Overheard at the Office: Affectionate Insults

"When people come to my desk, they sing."

"Could it be that they're singing so you don't have the opportunity to speak?"

Tuesday, July 06, 2010

I Can Bring Home the Bacon...

Not too long ago a fellow blogger who lives in Congress Heights said she was not returning to our local Giant because it was just too much. I responded that this was too bad, but I did understand. As much as I want to put money into the neighborhood, I don't always shop there. Still, it is good to live near a supermarket because if I need something I don't have to go too far to get it.

Yesterday, I was tired and with a high of 100 or so, I didn't want to go too far. I had some time off and wanted to try a new recipe that require bacon that I did not have. So I ventured out and the drama began in the parking lot.

Two men dressed as women were causing a commotion and of course didn't care. One had on a bustier and one had on a bra. While they conversed loudly about something that only they understood, people in the parking stared and talk about them aloud. Near the door a woman loudly lamented that one of the men had such smooth, pretty skin, saying how unfair it was.

Inside I was greeted by a chewed up chicken bone in one aisle and spills in other aisles that had been left, but frames with caution cones. As I waited in line, a man knocked over something else and yelled loudly , "Clean up on aisle nine."

When I got back to the parking lot a rep for some obscure mayoral candidate had set up shop right in front of my car.
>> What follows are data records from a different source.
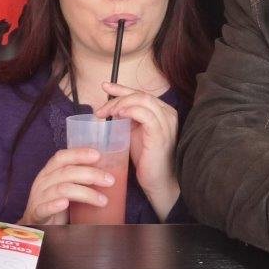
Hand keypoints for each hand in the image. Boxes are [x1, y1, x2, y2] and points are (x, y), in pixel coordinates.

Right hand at [18, 147, 116, 226]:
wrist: (37, 227)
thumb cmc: (56, 204)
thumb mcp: (66, 188)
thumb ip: (80, 179)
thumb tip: (109, 174)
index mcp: (49, 172)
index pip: (62, 157)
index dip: (79, 154)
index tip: (98, 155)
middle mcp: (42, 182)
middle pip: (66, 172)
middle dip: (91, 174)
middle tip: (110, 180)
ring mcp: (38, 198)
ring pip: (62, 189)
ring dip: (85, 193)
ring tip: (103, 200)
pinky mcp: (36, 214)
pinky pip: (44, 208)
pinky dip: (54, 205)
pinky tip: (65, 203)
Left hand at [98, 82, 179, 218]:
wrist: (158, 181)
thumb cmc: (147, 159)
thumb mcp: (136, 133)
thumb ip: (129, 120)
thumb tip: (112, 109)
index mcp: (163, 111)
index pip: (141, 93)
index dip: (122, 88)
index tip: (105, 86)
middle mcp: (168, 113)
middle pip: (140, 94)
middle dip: (117, 98)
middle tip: (100, 110)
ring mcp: (166, 121)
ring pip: (141, 100)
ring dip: (120, 104)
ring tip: (106, 113)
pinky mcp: (160, 132)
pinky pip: (144, 113)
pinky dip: (129, 111)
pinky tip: (118, 115)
It wasn't until I got in and turned on the engine that he and the man he was speaking to decided to move.

But, hey, I had my bacon.

Thursday, July 01, 2010

The African Presence in Mexico Exhibit Leaves the Smithsonian on July 4

The Smithsonian Anacostia Community Museum has a great exhibit on the African presence in Mexico and it is leaving July 4. So if you're nearby, go check it out.

Even if you are not nearby, you can take the Shuttle Anacostia to get to the museum and to the Fredrick Douglass National Historical site.